Seit geraumer Zeit wird die Selbstverständlichkeit darüber, was gesund und was krank ist, in Frage gestellt. Viele Bereiche der Gesellschaft werden medikalisiert. Den Begriff der Medikalisierung prägte in den 1970er-Jahren der Philosoph Ivan Illich. Medikalisierung bedeutet, dass jene Lebensbereiche, die lange nicht als Felder der Medizin galten, nun zu einem Thema der Medizin gemacht und in diesem Zuge mit Krankheit in Verbindung gebracht werden. Diese Entwicklung stellt uns vor ethisch vollkommen neue Fragen, etwa jene, ob ungewollte Kinderlosigkeit eine Krankheit ist. Ein weiterer Bereich, der stark medikalisiert wird, ist das Alter(n): Die Anti-Aging-Medizin boomt, Menschen versuchen sich möglichst lange fit und jung zu halten und nutzen bei Bedarf medizinische Möglichkeiten zur Unterstützung. Aber ist das Altern eine Krankheit oder wird dies lediglich gesellschaftlich so vermittelt?

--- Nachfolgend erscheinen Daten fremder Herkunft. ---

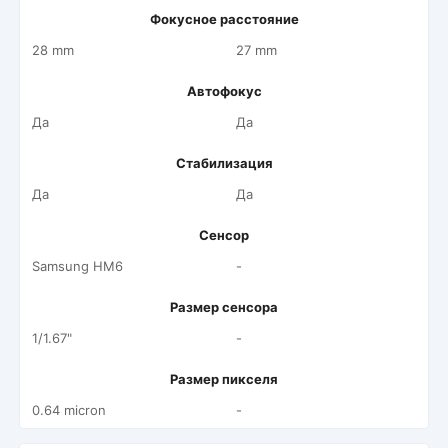
Фокусное расстояние
28 mm
27 mm
Автофокус
Да
Да
Стабилизация
Да
Да
Сенсор
Samsung HM6
-
Размер сенсора
1/1.67"
-
Размер пикселя
0.64 micron
-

Grundsätzlich ist Altern ein lebenslanger Prozess, der mit der Geburt beginnt und mit dem Tod endet. Üblicherweise sprechen wir jedoch ab einem gewissen Lebensalter von Altern. „Das Alter“ steht für eine Lebensphase. Wann jedoch die Lebensphase des Alters eintritt, wird gesellschaftlich bestimmt. In dieser Hinsicht lässt sich ein gesellschaftlicher Wandel konstatieren: Menschen, die noch vor 30 Jahren bereits als alt galten, gelten heute nicht mehr als alt. Das liegt u.a. daran, dass Menschen häufig später Kinder bekommen als in früheren Generationen und sich auch in der Karriere vieles nach hinten verschiebt, v.a. im akademischen Umfeld.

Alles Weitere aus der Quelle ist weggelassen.